A Memory Model for C++: Sequential Consistency for Race-Free Programs

This is analogous to the corresponding theorem for Java, though some of the proof details differ.

Main Claim: If a program allows no data races on a given input, and the only synchronization operations are

1. Sequentially consistent atomics, and
2. Simple lock and unlock operations with acquire and release semantics respectively,

Assumptions about Synchronization Operations:

We assume that there exists a single strict (irreflexive) total "synchronization order" S on operations on both locks and atomic objects, such that:

1. S is consistent with the is-sequenced-before orders of evaluations performed by each thread, i.e. the transitive closure of the union of is-sequenced-before relations and the synchronization order remains irreflexive.
2. S is consistent with the modification order of each atomic variable, i.e. the modification orders are just S restricted to operations on that variable.
3. Lock acquisitions and releases for a given lock alternate in S.
4. For every lock acquisition in S the immediately following release of that lock is performed by the same thread.
5. Each load operation performed on an atomic object yields the value of the immediately preceding (in S) store to that atomic object.

Note that if we had just locks, it would suffice to insist on a total order of the operations on each lock. If these orders were inconsistent, i.e. their union together with the sequenced-before relation resulted in a cycle, we would get a cycle in the happens-before relation, disallowing that particular execution.

However this is not true for the combination of atomics and locks. Consider the following example (a variation on the standard Dekker's algorithm example), where l is a lock, x is a normal variable and initially zero, y is atomic and initially zero:

Thread1	Thread2
a: lock l;    x = 1; b: unlock l; c: r1 = y;	d: y = 1; e: lock l;    r2 = x; f: unlock l;

It is possible to arrange the lock operations in a total order e < f < a < b and the atomic operations in a total order c < d that together allow an execution in which r1 = r2 = 0 without introducing a happens-before cycle. (Note that we do not have c hb d, as we would if y were protected by a lock like x.) However such an execution is clearly not sequentially consistent.

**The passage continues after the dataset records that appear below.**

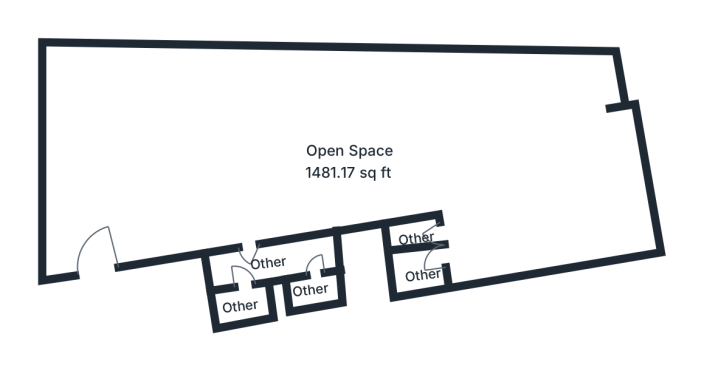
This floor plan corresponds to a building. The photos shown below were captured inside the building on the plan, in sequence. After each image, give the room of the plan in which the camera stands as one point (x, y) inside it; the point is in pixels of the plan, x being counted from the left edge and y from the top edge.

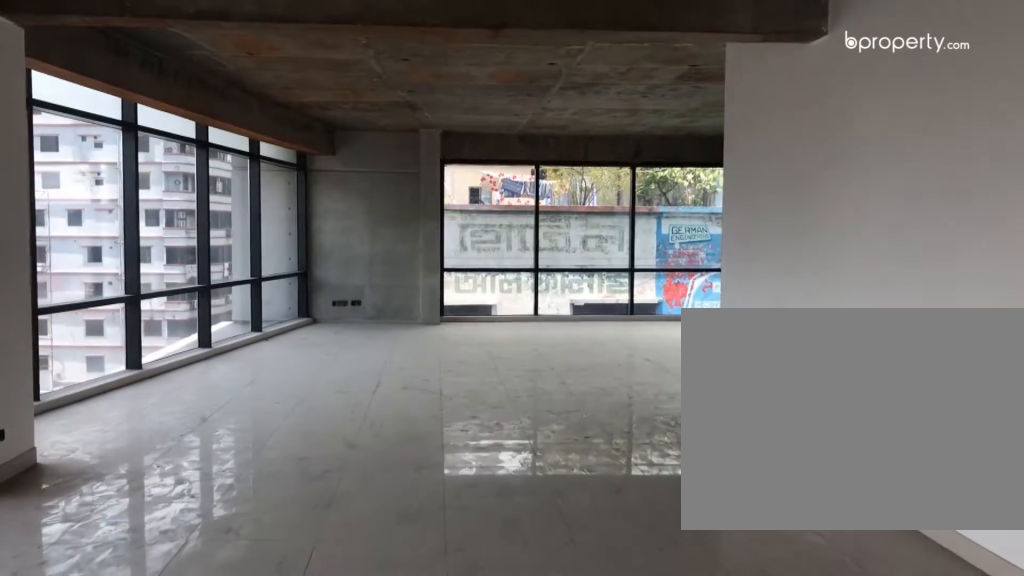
(247, 155)
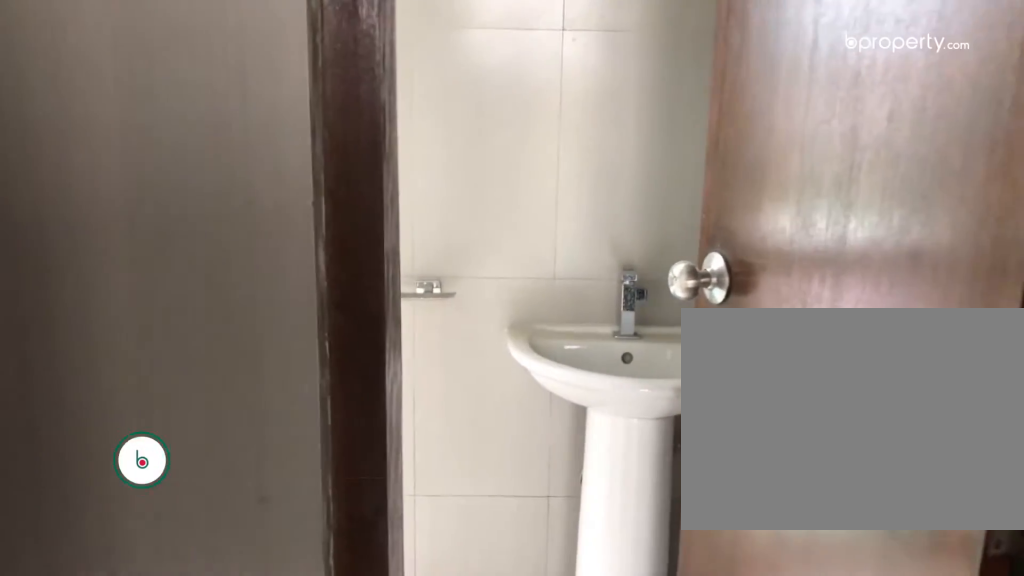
(245, 271)
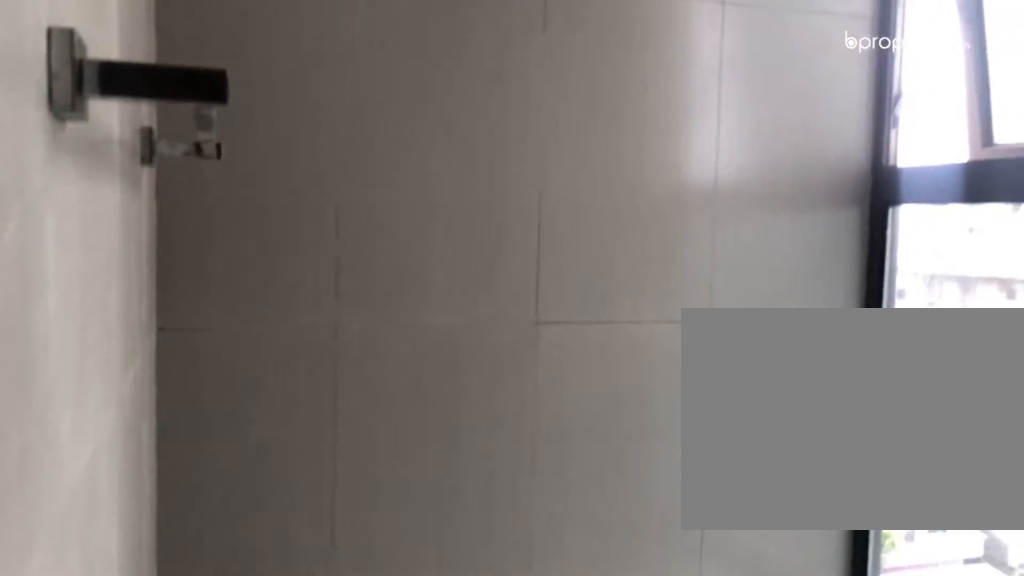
(240, 302)
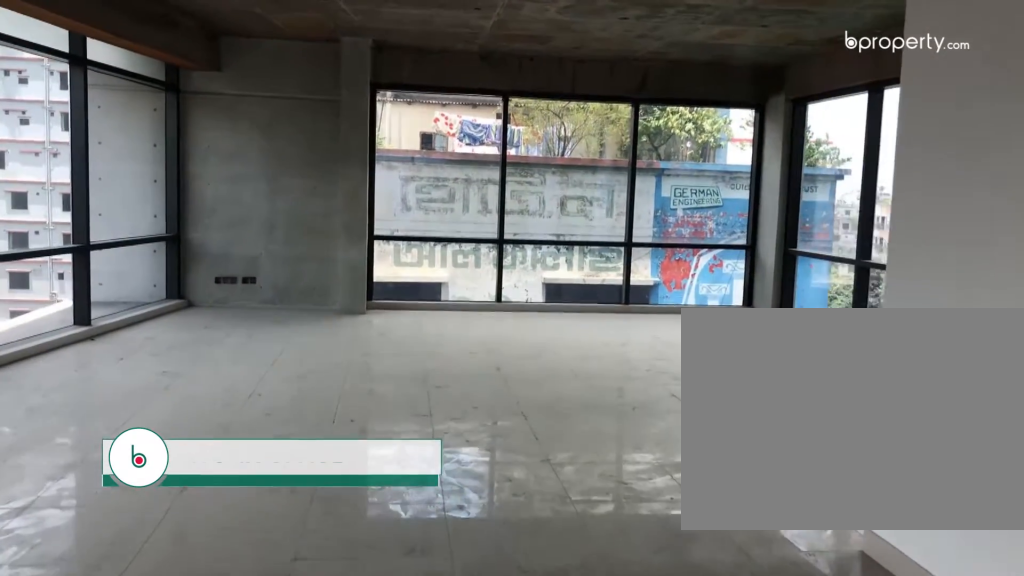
(391, 124)
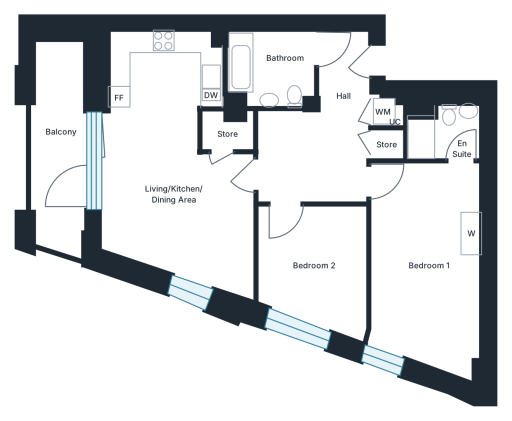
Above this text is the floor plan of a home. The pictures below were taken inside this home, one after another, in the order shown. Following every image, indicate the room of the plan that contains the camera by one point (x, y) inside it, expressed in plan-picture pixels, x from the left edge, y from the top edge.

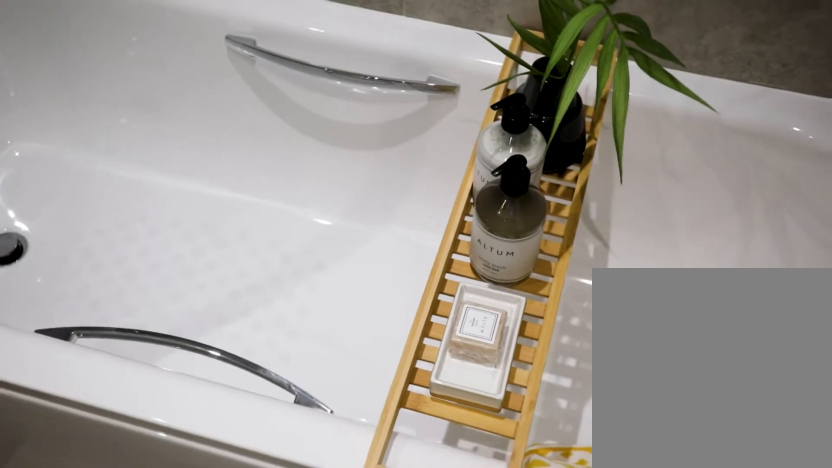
(272, 66)
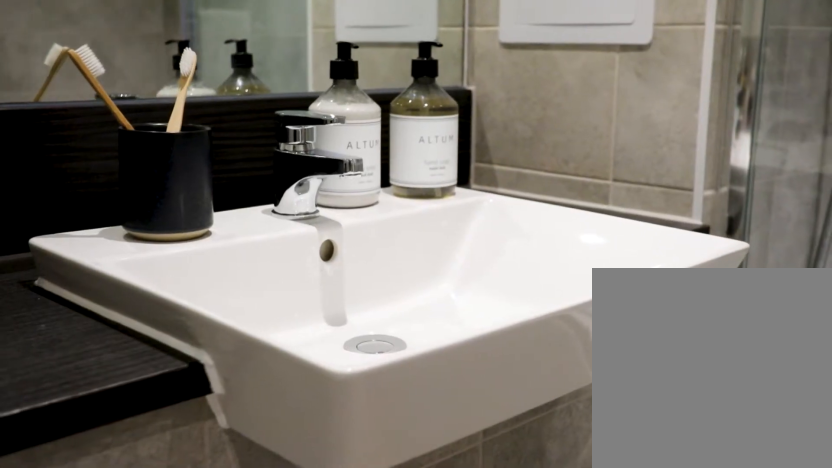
(272, 65)
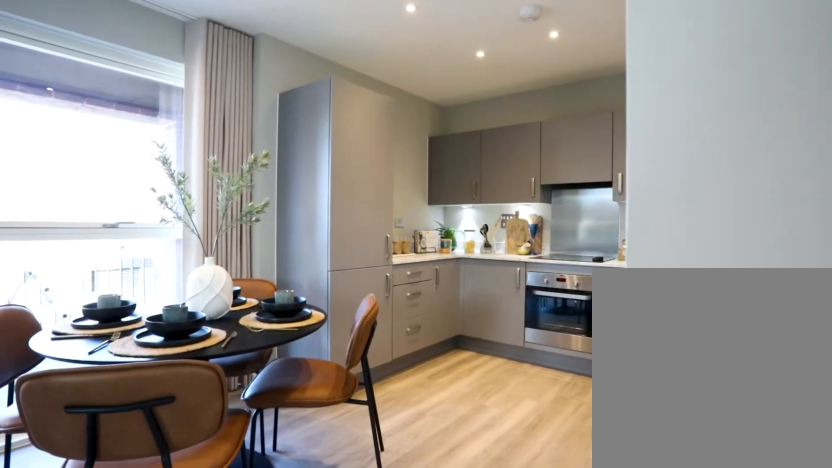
(175, 162)
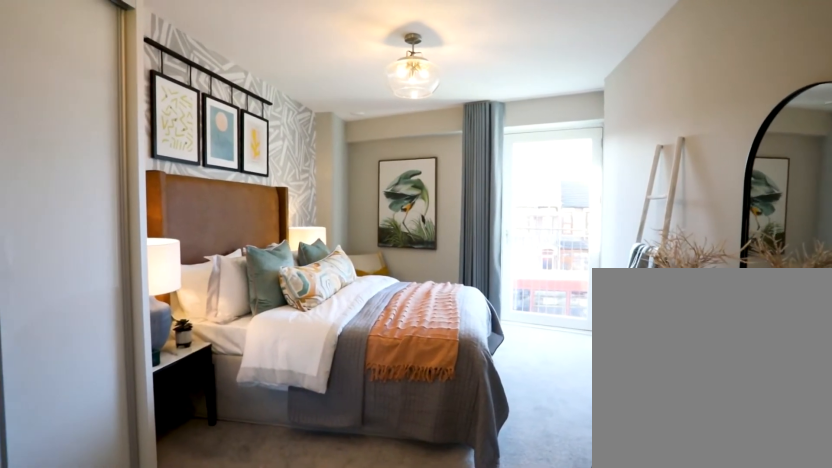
(430, 246)
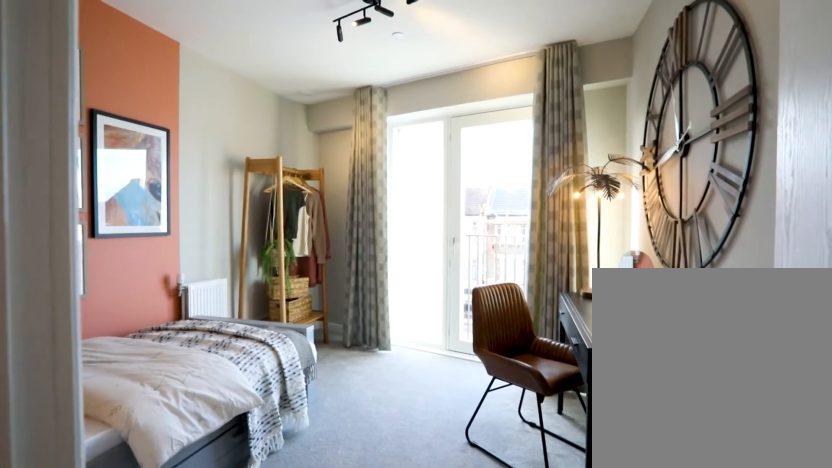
(315, 267)
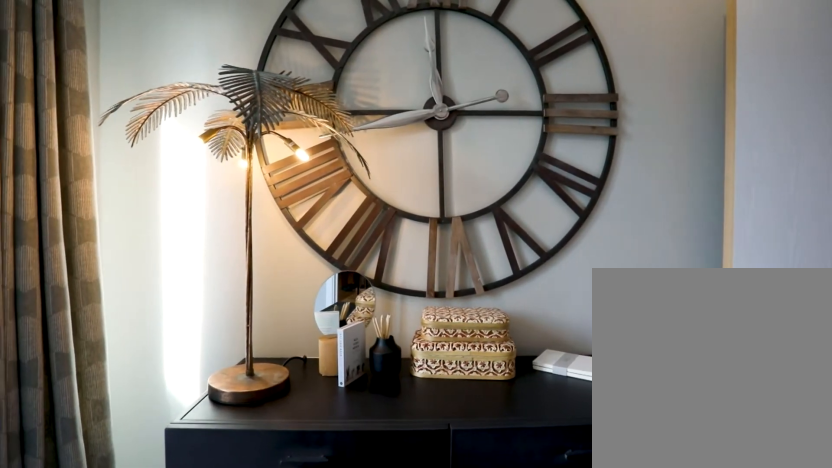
(315, 267)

Perhaps the right way to reflect this in the specification is to state that operations on each lock must occur in some total order (with the right alternation constraint), and all operations on sequentially consistent atomics must occur in some total order that is also consistent with the happens-before ordering imposed by the lock operations.

Note that the synchronization order is a superset of the "synchronizes-with" relation.

Preliminaries:

Let the hb+ relation be the transitive closure of the union of the is-sequenced-before relations and the synchronization order. Note that since happens-before is the transitive closure of the union of inter-thread-ordered-before and synchronizes-with, which are respectively subsets of the two relations used in the definition of hb+, hb+ is a superset of happens-before.

By our constraints on the synchronization order, hb+ is irreflexive.

Proof Of Main Claim:

Again consider a particular execution on the given input, which is "consistent" according to the rules of N2171.

It follows that the corresponding hb+ is an irreflexive partial order, which we can extend to a strict total order T.

Clearly the actions of each thread appear in T in thread order, i.e. in is-sequenced-before order.

It remains to be shown that each load sees the last preceding store in T that stores to the same location. (For present purposes we view bit-field stores as loading and then storing into the entire "location", i.e. contiguous sequence of non-zero-length bit-fields.)

Consider a store operation S_visible seen by a load L.

If L and S_visible are performed by the same thread, then S_visible must be sequenced before L to be consistent with the intra-thread sequencing rules. Hence S_visible hb+ L.

Next consider the case in which they are performed by different threads.

If L happens before S_visible, we have both L precedes S_visible, and S_visible precedes L, and therefore L precedes L, which is impossible.

If neither of S_visible and L happen before each other, there is a data race, again violating our assumption.

Thus S_visible must happen before L, and thus in all cases S_visible hb+ L, and they are correspondingly ordered in T.

Now assume that another store S_middle appears between S_visible and L in T.

We know from the fact that T is an extension of hb+, that we cannot have either of

L hb+ S_middle

S_middle hb+ S_visible

since that would be inconsistent with the reverse ordering in T.

However all three operations conflict and we have no data races. Hence they must all be ordered by happens-before and thus hb+. But this violates the second clause of 1.10p10, the definition of a consistent execution, concluding the proof.

I believe this also holds if a data race is defined as a store occurring simultaneously with (or adjacent to in a sequential interleaving) a load or a store, so long as we restrict synchronization operations to simple locks without a trylock primitive. See Boehm, "Reordering Constraints for Pthread-Style Locks" for details.

None of the above applies if we allow load_acquire and store_release operations, since the synchronization operations themselves may not behave in a sequentially consistent manner. In particular, consider the following example from the strawman proposal:

Thread1	Thread2
store_release(&y, 1); r1 = load_acquire(&x);	store_release(&x, 1); r2 = load_acquire(&y);

This allows r1 = r2 = 0, where sequential consistency (and Java) do not.